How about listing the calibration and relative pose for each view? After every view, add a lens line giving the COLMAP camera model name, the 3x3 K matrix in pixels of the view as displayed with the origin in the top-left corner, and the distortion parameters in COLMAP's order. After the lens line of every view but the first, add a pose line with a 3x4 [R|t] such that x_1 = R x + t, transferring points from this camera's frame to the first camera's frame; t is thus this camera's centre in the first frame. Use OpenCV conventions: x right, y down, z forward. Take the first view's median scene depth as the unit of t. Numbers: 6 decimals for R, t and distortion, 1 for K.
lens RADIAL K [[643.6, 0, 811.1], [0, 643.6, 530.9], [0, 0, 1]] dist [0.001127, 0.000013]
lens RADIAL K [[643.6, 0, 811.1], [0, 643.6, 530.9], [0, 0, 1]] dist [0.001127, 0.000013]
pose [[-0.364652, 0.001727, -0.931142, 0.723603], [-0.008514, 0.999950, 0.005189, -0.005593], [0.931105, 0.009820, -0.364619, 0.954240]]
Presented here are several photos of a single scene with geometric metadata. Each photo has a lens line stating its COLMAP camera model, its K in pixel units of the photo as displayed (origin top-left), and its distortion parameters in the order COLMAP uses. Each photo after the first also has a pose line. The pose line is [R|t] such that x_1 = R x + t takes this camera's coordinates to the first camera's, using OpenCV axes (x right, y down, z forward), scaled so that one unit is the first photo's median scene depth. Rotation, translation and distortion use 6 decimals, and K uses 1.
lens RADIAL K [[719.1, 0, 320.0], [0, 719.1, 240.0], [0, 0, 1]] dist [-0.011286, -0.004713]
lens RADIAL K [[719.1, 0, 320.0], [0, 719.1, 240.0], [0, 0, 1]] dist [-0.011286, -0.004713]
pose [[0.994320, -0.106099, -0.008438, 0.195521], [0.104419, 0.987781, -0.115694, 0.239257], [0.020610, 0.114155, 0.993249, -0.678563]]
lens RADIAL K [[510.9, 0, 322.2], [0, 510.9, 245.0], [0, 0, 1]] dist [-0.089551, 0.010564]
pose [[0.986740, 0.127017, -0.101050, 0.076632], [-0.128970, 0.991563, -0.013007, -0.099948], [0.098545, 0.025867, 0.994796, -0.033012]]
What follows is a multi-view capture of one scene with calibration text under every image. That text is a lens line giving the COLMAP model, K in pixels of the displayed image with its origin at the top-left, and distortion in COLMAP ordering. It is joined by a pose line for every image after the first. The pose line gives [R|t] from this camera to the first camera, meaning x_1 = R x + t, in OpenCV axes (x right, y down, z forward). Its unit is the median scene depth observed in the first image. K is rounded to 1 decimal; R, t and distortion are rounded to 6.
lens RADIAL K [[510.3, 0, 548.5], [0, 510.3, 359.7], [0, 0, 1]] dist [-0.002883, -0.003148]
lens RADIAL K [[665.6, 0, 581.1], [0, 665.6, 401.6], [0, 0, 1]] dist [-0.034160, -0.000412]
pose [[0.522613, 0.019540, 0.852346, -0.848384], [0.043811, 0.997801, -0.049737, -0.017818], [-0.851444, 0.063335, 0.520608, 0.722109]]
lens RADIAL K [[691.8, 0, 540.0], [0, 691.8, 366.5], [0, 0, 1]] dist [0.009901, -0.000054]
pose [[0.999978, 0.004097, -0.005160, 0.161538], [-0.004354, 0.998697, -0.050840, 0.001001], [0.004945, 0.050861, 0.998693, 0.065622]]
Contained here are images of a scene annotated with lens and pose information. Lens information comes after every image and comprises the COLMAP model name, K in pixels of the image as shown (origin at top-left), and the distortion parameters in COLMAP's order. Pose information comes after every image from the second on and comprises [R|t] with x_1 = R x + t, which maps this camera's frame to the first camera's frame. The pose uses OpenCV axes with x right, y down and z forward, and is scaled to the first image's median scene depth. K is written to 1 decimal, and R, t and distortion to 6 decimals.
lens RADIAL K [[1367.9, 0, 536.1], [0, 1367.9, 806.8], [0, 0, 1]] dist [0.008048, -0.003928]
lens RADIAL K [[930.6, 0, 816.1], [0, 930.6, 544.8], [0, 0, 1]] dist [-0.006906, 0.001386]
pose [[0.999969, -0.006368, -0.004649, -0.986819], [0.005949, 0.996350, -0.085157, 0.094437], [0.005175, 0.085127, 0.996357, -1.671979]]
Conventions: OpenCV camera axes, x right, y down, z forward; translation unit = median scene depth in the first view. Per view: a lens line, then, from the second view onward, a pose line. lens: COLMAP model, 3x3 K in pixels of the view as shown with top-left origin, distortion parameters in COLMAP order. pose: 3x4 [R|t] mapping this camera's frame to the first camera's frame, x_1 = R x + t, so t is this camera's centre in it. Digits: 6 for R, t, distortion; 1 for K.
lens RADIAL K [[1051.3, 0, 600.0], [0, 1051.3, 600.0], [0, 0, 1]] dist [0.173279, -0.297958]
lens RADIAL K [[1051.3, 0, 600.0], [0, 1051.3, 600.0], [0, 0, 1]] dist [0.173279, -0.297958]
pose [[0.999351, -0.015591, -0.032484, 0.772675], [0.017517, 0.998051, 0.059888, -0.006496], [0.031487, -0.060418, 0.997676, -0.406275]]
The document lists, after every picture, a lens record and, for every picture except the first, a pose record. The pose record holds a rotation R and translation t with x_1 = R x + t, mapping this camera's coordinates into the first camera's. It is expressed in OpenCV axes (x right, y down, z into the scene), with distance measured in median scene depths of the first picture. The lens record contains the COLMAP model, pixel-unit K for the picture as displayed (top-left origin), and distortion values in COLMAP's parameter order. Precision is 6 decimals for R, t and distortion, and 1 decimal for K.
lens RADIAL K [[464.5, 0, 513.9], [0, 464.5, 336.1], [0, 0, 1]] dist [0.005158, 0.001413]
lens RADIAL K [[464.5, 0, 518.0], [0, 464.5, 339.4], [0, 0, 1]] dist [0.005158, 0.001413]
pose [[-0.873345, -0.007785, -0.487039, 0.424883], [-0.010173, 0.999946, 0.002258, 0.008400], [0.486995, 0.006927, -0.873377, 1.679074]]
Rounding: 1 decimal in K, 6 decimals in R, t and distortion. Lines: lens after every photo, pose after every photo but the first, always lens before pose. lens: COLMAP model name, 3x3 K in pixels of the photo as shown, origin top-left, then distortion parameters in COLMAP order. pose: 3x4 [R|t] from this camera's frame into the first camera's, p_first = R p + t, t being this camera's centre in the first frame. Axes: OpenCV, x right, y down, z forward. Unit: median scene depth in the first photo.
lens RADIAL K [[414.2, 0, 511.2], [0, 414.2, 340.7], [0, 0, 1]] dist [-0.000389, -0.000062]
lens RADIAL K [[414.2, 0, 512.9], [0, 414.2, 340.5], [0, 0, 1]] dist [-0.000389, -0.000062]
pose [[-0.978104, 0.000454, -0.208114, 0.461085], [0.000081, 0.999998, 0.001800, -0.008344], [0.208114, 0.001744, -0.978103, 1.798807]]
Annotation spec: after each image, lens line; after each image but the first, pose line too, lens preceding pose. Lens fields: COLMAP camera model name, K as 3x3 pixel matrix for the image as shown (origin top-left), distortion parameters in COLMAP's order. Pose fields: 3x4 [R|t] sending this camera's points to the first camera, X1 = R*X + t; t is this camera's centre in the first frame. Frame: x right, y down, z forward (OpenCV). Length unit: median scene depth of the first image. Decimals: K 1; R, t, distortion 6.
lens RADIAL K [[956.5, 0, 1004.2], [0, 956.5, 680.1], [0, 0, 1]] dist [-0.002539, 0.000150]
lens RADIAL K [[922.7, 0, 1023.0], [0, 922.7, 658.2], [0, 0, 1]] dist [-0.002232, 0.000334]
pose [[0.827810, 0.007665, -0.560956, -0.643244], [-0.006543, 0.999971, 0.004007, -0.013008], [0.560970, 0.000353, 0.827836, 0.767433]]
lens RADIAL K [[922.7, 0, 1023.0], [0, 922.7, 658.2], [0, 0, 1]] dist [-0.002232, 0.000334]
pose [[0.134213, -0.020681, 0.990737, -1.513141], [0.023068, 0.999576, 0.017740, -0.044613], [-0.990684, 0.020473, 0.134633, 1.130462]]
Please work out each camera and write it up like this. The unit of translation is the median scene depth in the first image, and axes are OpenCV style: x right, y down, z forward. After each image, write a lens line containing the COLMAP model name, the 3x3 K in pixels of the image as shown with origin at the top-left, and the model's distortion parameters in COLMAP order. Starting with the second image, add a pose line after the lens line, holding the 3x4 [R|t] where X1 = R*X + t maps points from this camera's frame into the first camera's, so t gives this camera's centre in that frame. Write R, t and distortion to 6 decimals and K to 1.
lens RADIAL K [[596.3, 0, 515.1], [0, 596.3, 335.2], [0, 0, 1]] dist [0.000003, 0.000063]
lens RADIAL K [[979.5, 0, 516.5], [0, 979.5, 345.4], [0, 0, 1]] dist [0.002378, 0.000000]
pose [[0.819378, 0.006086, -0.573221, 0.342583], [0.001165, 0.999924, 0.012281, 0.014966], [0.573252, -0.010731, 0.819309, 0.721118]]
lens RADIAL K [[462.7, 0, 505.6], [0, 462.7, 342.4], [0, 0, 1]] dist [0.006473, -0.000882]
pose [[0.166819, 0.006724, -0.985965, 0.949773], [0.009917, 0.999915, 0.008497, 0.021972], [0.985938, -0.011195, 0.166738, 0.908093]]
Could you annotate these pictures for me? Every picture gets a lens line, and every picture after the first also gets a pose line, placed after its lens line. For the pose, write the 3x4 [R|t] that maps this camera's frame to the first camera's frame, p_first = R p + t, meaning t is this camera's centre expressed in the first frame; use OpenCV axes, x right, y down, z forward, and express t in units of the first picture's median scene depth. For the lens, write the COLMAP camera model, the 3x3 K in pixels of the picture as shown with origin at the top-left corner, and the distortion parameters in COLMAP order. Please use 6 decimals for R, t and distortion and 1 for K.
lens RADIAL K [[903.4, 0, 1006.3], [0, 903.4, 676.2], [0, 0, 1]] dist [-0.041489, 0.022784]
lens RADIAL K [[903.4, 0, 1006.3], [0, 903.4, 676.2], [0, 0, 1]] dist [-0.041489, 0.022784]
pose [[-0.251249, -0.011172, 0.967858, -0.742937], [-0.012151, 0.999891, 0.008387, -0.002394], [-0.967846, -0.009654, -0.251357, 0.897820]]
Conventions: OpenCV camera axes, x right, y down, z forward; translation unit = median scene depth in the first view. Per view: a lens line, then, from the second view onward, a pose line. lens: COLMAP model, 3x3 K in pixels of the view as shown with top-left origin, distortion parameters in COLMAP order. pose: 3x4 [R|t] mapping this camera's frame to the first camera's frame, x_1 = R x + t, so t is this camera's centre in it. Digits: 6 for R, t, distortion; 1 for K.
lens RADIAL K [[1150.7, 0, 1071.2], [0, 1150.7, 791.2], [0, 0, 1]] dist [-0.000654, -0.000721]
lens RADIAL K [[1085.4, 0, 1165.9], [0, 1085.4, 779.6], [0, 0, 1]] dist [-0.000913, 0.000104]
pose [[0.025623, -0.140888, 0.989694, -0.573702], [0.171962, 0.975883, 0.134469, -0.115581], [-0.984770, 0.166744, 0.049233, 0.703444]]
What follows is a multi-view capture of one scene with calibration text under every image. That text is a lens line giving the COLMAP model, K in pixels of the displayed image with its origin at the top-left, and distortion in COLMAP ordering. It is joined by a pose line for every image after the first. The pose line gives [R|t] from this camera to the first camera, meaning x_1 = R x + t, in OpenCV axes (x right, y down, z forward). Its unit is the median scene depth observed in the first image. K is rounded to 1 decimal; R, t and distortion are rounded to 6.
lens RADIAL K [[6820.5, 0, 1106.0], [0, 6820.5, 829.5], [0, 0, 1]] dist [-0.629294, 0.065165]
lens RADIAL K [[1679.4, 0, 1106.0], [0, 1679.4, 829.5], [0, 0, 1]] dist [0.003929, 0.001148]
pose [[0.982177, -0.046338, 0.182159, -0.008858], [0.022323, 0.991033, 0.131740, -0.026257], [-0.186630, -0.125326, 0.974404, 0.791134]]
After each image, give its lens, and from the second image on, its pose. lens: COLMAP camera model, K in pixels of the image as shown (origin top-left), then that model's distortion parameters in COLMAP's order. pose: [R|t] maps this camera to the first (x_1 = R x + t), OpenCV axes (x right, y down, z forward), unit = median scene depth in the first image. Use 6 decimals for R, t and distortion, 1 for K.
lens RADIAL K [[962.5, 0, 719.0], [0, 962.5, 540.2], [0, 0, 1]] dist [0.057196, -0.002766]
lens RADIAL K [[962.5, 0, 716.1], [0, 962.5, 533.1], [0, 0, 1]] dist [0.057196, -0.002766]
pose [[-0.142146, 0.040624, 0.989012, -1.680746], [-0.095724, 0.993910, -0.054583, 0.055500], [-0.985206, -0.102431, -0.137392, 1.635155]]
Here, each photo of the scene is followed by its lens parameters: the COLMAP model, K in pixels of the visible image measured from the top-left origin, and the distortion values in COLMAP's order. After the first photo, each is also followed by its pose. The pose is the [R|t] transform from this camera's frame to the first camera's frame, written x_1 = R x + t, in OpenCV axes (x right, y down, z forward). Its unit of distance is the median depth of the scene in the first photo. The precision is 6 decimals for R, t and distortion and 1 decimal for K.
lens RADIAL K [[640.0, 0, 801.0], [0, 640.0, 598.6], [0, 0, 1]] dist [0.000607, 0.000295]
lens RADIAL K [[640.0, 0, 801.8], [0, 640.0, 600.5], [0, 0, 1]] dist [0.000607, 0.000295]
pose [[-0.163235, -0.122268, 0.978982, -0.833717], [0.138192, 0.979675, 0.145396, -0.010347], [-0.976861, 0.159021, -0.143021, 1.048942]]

**Brief**
Each line from the one that contains "Here, each photo" through the end of the records must be repeated exactly. No other line belongs in the answer.

**Output for this exercise**
Here, each photo of the scene is followed by its lens parameters: the COLMAP model, K in pixels of the visible image measured from the top-left origin, and the distortion values in COLMAP's order. After the first photo, each is also followed by its pose. The pose is the [R|t] transform from this camera's frame to the first camera's frame, written x_1 = R x + t, in OpenCV axes (x right, y down, z forward). Its unit of distance is the median depth of the scene in the first photo. The precision is 6 decimals for R, t and distortion and 1 decimal for K.
lens RADIAL K [[640.0, 0, 801.0], [0, 640.0, 598.6], [0, 0, 1]] dist [0.000607, 0.000295]
lens RADIAL K [[640.0, 0, 801.8], [0, 640.0, 600.5], [0, 0, 1]] dist [0.000607, 0.000295]
pose [[-0.163235, -0.122268, 0.978982, -0.833717], [0.138192, 0.979675, 0.145396, -0.010347], [-0.976861, 0.159021, -0.143021, 1.048942]]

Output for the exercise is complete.